The defendants point to several transactions as satisfying the condition that the corporation obtain "equity and/or debt financing” in the amount of $250,000 within 60 days. Pertinent here is the individual defendants’ assertion that their execution and delivery of promissory notes in the amount of $250,000 to the corporation on December 31, 1980 in exchange for promissory notes from the corporation to them constituted "debt financing” within the meaning of the condition of the guarantees.

Plaintiffs assert that this exchange was merely a paper transaction, a sham and a fraud, and that the corporate veil should be pierced to invalidate the transaction. They also claim that since no cash was immediately transfused into the corporation the exchange of promissory notes cannot constitute "financing”. However, these claims should not be summarily resolved on the papers submitted on these motions, which present triable issues of fact requiring a trial.

The notes issued to the Kineons indicate that their advance of cash to Bluegrass may well have been in the nature of an investment in this recently formed corporation rather than a straight loan, as evidenced by the convertible nature thereof. Viewing the personal guarantees executed by Broder and Malesko and the termination clauses in that context, it would appear that the guarantees were designed to secure the plaintiffs’ investment should the company not continue to operate and grow. The acquisition of additional financing by the corporation would, of course, alternatively furnish the corporation the wherewithal to continue its operations and provide the plaintiffs’ investment a fair opportunity for growth, and the delivery of the individual defendants’ promissory notes to Bluegrass provided that opportunity. They represent the commitment of Broder and Malesko to inject more capital into the corporation so as to sustain its continued operation. The claim that this transfer of notes was a paper or sham transaction is not proven on these papers. Although Broder and Malesko were the sole shareholders of Bluegrass, they were under no obligation to further capitalize the corporation. The identity of the corporation as a separate entity must be respected and the *986showing on the papers submitted on the motion is insufficient to establish, for purposes of granting summary judgment, that these promissory notes constituted self-dealing or that we are otherwise required to pierce the corporate veil.

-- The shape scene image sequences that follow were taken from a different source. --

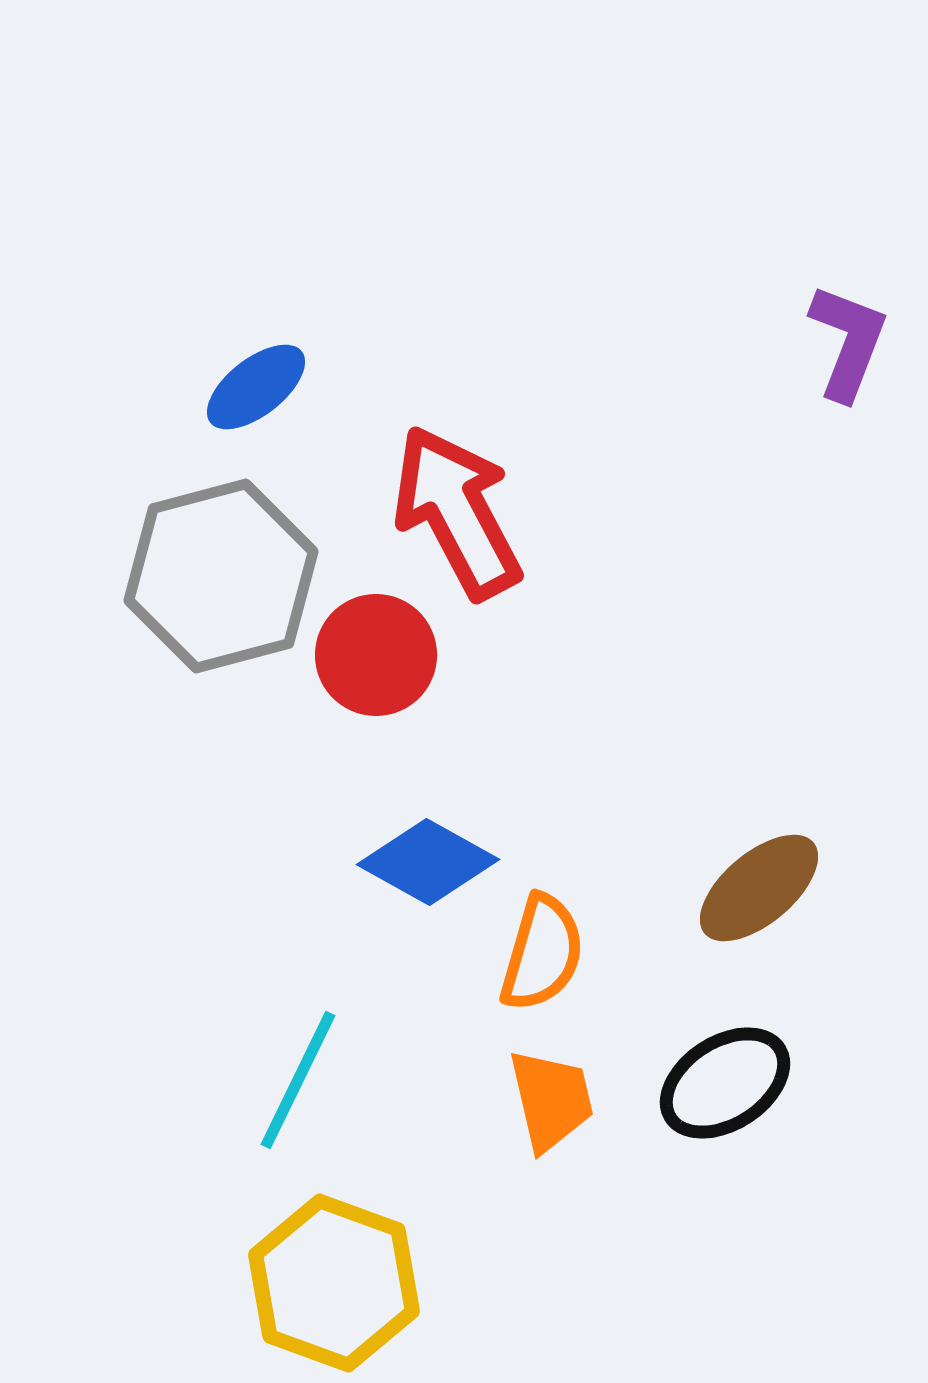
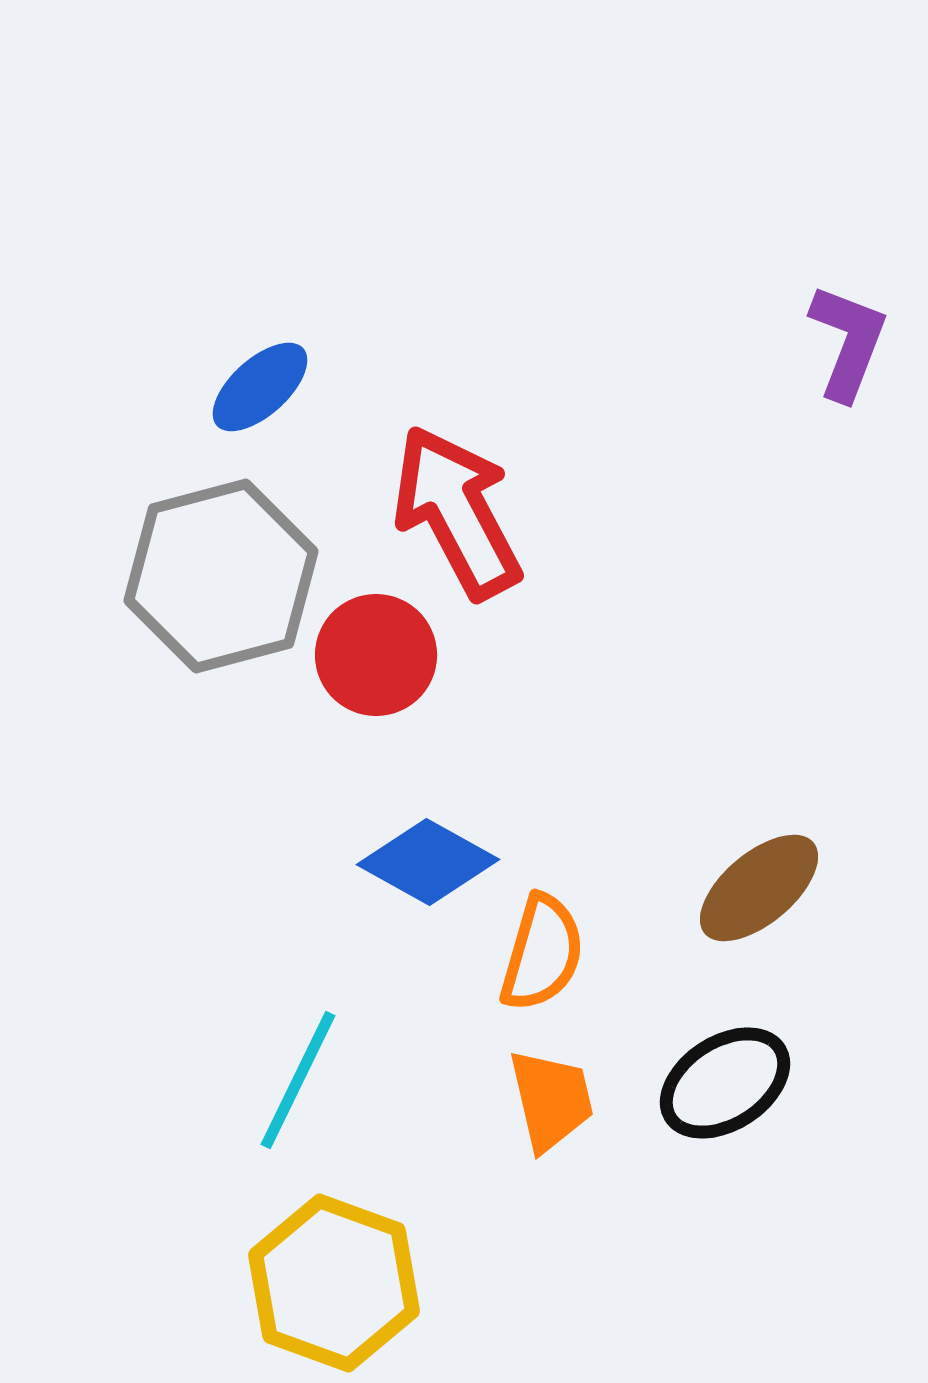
blue ellipse: moved 4 px right; rotated 4 degrees counterclockwise
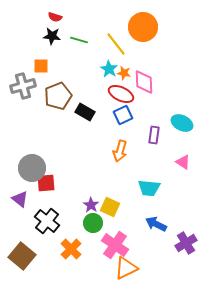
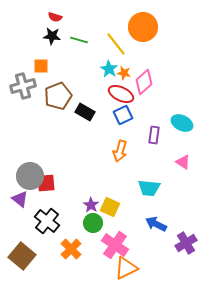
pink diamond: rotated 50 degrees clockwise
gray circle: moved 2 px left, 8 px down
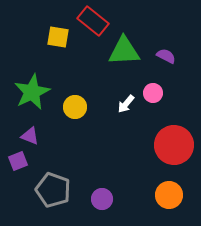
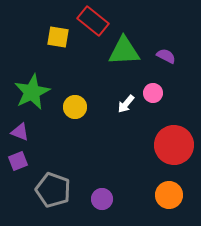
purple triangle: moved 10 px left, 4 px up
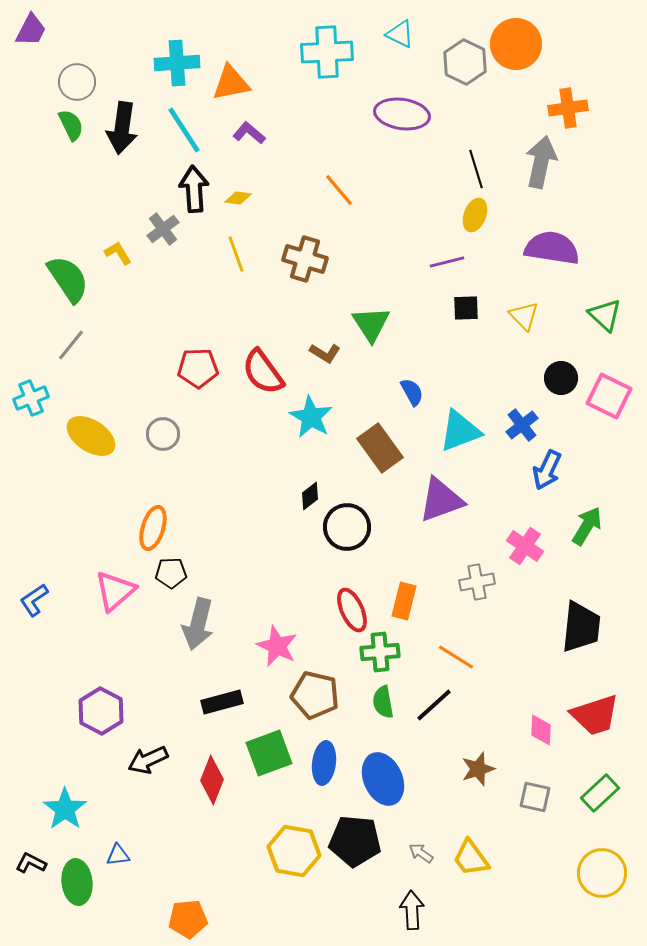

As has ofttimes been noted, in order to grant summary judgment it must clearly appear that no material and triable issue of fact is presented and that where there is any doubt as to the existence of such issues or where the issue is "arguable”, summary judgment should be denied. (Sillman v Twentieth Century-Fox Film Corp., 3 NY2d 395, 404). Here, the individual defendants have demonstrated that they did actually pay over $250,000 in cash into the corporation during 1981, evidenced by a series of canceled checks and records of wire transactions, all claimed to be pursuant to the promissory notes. It is also undisputed that the corporation was enabled to continue to operate by virtue of these cash contributions. Plaintiffs claim that as these payments were not made within 60 days of the Kineon convertible notes they cannot constitute " 'financing’ within sixty days” within the meaning of the termination clauses of the guarantees. However, the promissory notes to which these cash payments are purportedly referable were executed and delivered within 60 days. It is precisely because the language of the guarantees is ambiguous in this respect that the resolution of this issue must await trial.

Similarly, the references to the claims in the subsequent letters exchanged between the parties, in an apparent good-faith effort to settle the matter, also fail to provide the conclusive proof necessary to warrant summary judgment in light of the intimate relationship between the individual defendants and the corporation of which they were the sole managing officers.